§ **Data section**
■ ■ ■ ■

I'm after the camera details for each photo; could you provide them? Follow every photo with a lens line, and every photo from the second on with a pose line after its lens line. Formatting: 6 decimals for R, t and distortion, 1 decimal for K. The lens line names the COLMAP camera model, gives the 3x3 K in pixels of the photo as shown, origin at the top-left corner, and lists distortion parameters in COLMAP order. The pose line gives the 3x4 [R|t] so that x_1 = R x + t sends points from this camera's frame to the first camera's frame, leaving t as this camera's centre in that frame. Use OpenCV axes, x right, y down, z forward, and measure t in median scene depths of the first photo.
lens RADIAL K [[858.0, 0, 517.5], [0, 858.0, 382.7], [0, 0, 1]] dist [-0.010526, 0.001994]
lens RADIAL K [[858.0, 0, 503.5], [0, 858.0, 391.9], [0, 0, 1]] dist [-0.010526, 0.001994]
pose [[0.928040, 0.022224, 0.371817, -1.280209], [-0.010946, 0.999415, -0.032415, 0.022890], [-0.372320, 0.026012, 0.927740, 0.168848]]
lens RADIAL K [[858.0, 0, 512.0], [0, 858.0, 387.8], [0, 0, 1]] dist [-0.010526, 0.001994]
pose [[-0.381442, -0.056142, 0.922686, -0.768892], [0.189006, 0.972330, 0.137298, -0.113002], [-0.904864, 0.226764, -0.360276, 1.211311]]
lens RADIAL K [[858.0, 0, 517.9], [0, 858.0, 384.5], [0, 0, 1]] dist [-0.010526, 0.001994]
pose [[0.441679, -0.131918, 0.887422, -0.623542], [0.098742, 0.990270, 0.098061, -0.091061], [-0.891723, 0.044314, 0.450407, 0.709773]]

■ ■ ■ ■

§ **Exercise directions**
Give the listing above again, word for word.

§ **Written reply**
I'm after the camera details for each photo; could you provide them? Follow every photo with a lens line, and every photo from the second on with a pose line after its lens line. Formatting: 6 decimals for R, t and distortion, 1 decimal for K. The lens line names the COLMAP camera model, gives the 3x3 K in pixels of the photo as shown, origin at the top-left corner, and lists distortion parameters in COLMAP order. The pose line gives the 3x4 [R|t] so that x_1 = R x + t sends points from this camera's frame to the first camera's frame, leaving t as this camera's centre in that frame. Use OpenCV axes, x right, y down, z forward, and measure t in median scene depths of the first photo.
lens RADIAL K [[858.0, 0, 517.5], [0, 858.0, 382.7], [0, 0, 1]] dist [-0.010526, 0.001994]
lens RADIAL K [[858.0, 0, 503.5], [0, 858.0, 391.9], [0, 0, 1]] dist [-0.010526, 0.001994]
pose [[0.928040, 0.022224, 0.371817, -1.280209], [-0.010946, 0.999415, -0.032415, 0.022890], [-0.372320, 0.026012, 0.927740, 0.168848]]
lens RADIAL K [[858.0, 0, 512.0], [0, 858.0, 387.8], [0, 0, 1]] dist [-0.010526, 0.001994]
pose [[-0.381442, -0.056142, 0.922686, -0.768892], [0.189006, 0.972330, 0.137298, -0.113002], [-0.904864, 0.226764, -0.360276, 1.211311]]
lens RADIAL K [[858.0, 0, 517.9], [0, 858.0, 384.5], [0, 0, 1]] dist [-0.010526, 0.001994]
pose [[0.441679, -0.131918, 0.887422, -0.623542], [0.098742, 0.990270, 0.098061, -0.091061], [-0.891723, 0.044314, 0.450407, 0.709773]]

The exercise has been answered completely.